▸ **Extracted data entries**
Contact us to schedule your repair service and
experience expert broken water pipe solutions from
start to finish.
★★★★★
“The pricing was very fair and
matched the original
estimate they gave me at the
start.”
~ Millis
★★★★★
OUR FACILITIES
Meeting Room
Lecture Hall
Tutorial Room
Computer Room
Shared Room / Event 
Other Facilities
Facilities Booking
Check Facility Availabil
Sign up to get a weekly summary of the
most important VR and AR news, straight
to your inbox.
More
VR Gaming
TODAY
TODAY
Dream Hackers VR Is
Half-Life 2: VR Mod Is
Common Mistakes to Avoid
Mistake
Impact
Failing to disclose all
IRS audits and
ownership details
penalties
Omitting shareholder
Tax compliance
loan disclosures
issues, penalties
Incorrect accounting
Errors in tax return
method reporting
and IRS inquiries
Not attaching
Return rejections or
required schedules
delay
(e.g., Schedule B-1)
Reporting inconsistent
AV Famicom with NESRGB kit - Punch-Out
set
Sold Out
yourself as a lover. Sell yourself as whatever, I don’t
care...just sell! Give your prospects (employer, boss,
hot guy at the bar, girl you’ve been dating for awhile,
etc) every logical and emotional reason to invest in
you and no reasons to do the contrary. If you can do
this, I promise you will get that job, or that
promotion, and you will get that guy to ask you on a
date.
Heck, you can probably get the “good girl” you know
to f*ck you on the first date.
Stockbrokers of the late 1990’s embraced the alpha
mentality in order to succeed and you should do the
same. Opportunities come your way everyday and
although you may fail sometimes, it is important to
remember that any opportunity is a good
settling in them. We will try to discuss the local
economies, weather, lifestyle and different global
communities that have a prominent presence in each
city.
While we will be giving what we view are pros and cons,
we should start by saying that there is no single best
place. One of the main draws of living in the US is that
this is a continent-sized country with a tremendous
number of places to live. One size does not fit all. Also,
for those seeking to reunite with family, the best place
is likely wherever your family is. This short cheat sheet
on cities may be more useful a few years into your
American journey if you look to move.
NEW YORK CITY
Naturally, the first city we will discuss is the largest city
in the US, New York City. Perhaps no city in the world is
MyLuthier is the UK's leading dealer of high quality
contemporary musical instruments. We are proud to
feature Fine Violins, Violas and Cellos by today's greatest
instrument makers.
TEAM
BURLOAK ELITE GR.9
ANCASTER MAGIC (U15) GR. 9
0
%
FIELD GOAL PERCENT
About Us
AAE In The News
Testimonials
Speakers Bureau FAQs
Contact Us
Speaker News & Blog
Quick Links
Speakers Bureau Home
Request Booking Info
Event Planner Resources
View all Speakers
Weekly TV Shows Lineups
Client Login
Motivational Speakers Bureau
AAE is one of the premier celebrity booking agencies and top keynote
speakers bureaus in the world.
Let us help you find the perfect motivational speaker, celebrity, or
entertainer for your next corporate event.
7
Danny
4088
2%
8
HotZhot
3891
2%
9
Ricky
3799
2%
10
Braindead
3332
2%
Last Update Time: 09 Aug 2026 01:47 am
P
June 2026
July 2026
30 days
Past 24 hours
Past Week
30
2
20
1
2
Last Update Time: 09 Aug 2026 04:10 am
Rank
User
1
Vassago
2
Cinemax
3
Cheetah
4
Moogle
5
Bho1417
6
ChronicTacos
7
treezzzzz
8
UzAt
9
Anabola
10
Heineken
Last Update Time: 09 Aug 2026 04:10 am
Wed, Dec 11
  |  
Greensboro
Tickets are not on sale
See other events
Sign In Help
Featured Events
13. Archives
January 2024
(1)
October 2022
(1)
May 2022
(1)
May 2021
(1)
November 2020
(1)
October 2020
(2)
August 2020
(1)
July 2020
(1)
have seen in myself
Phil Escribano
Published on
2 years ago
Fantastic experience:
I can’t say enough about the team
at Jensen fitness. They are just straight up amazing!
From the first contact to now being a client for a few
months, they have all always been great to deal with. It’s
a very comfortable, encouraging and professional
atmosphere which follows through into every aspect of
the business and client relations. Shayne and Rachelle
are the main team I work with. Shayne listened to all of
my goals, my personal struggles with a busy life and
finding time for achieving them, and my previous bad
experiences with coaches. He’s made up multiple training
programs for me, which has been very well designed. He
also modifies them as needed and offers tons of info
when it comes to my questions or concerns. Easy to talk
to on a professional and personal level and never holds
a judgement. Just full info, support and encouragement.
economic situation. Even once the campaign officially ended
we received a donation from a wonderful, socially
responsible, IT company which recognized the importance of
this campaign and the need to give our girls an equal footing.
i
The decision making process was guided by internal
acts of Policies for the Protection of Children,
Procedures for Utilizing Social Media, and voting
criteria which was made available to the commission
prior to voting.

▸ **How to complete this task**
Edit the data above by changing every occurrence of "Lecture Hall" to "Auditorium", and reproduce all the lines with nothing else altered.

▸ **Response area**
Contact us to schedule your repair service and
experience expert broken water pipe solutions from
start to finish.
★★★★★
“The pricing was very fair and
matched the original
estimate they gave me at the
start.”
~ Millis
★★★★★
OUR FACILITIES
Meeting Room
Auditorium
Tutorial Room
Computer Room
Shared Room / Event 
Other Facilities
Facilities Booking
Check Facility Availabil
Sign up to get a weekly summary of the
most important VR and AR news, straight
to your inbox.
More
VR Gaming
TODAY
TODAY
Dream Hackers VR Is
Half-Life 2: VR Mod Is
Common Mistakes to Avoid
Mistake
Impact
Failing to disclose all
IRS audits and
ownership details
penalties
Omitting shareholder
Tax compliance
loan disclosures
issues, penalties
Incorrect accounting
Errors in tax return
method reporting
and IRS inquiries
Not attaching
Return rejections or
required schedules
delay
(e.g., Schedule B-1)
Reporting inconsistent
AV Famicom with NESRGB kit - Punch-Out
set
Sold Out
yourself as a lover. Sell yourself as whatever, I don’t
care...just sell! Give your prospects (employer, boss,
hot guy at the bar, girl you’ve been dating for awhile,
etc) every logical and emotional reason to invest in
you and no reasons to do the contrary. If you can do
this, I promise you will get that job, or that
promotion, and you will get that guy to ask you on a
date.
Heck, you can probably get the “good girl” you know
to f*ck you on the first date.
Stockbrokers of the late 1990’s embraced the alpha
mentality in order to succeed and you should do the
same. Opportunities come your way everyday and
although you may fail sometimes, it is important to
remember that any opportunity is a good
settling in them. We will try to discuss the local
economies, weather, lifestyle and different global
communities that have a prominent presence in each
city.
While we will be giving what we view are pros and cons,
we should start by saying that there is no single best
place. One of the main draws of living in the US is that
this is a continent-sized country with a tremendous
number of places to live. One size does not fit all. Also,
for those seeking to reunite with family, the best place
is likely wherever your family is. This short cheat sheet
on cities may be more useful a few years into your
American journey if you look to move.
NEW YORK CITY
Naturally, the first city we will discuss is the largest city
in the US, New York City. Perhaps no city in the world is
MyLuthier is the UK's leading dealer of high quality
contemporary musical instruments. We are proud to
feature Fine Violins, Violas and Cellos by today's greatest
instrument makers.
TEAM
BURLOAK ELITE GR.9
ANCASTER MAGIC (U15) GR. 9
0
%
FIELD GOAL PERCENT
About Us
AAE In The News
Testimonials
Speakers Bureau FAQs
Contact Us
Speaker News & Blog
Quick Links
Speakers Bureau Home
Request Booking Info
Event Planner Resources
View all Speakers
Weekly TV Shows Lineups
Client Login
Motivational Speakers Bureau
AAE is one of the premier celebrity booking agencies and top keynote
speakers bureaus in the world.
Let us help you find the perfect motivational speaker, celebrity, or
entertainer for your next corporate event.
7
Danny
4088
2%
8
HotZhot
3891
2%
9
Ricky
3799
2%
10
Braindead
3332
2%
Last Update Time: 09 Aug 2026 01:47 am
P
June 2026
July 2026
30 days
Past 24 hours
Past Week
30
2
20
1
2
Last Update Time: 09 Aug 2026 04:10 am
Rank
User
1
Vassago
2
Cinemax
3
Cheetah
4
Moogle
5
Bho1417
6
ChronicTacos
7
treezzzzz
8
UzAt
9
Anabola
10
Heineken
Last Update Time: 09 Aug 2026 04:10 am
Wed, Dec 11
  |  
Greensboro
Tickets are not on sale
See other events
Sign In Help
Featured Events
13. Archives
January 2024
(1)
October 2022
(1)
May 2022
(1)
May 2021
(1)
November 2020
(1)
October 2020
(2)
August 2020
(1)
July 2020
(1)
have seen in myself
Phil Escribano
Published on
2 years ago
Fantastic experience:
I can’t say enough about the team
at Jensen fitness. They are just straight up amazing!
From the first contact to now being a client for a few
months, they have all always been great to deal with. It’s
a very comfortable, encouraging and professional
atmosphere which follows through into every aspect of
the business and client relations. Shayne and Rachelle
are the main team I work with. Shayne listened to all of
my goals, my personal struggles with a busy life and
finding time for achieving them, and my previous bad
experiences with coaches. He’s made up multiple training
programs for me, which has been very well designed. He
also modifies them as needed and offers tons of info
when it comes to my questions or concerns. Easy to talk
to on a professional and personal level and never holds
a judgement. Just full info, support and encouragement.
economic situation. Even once the campaign officially ended
we received a donation from a wonderful, socially
responsible, IT company which recognized the importance of
this campaign and the need to give our girls an equal footing.
i
The decision making process was guided by internal
acts of Policies for the Protection of Children,
Procedures for Utilizing Social Media, and voting
criteria which was made available to the commission
prior to voting.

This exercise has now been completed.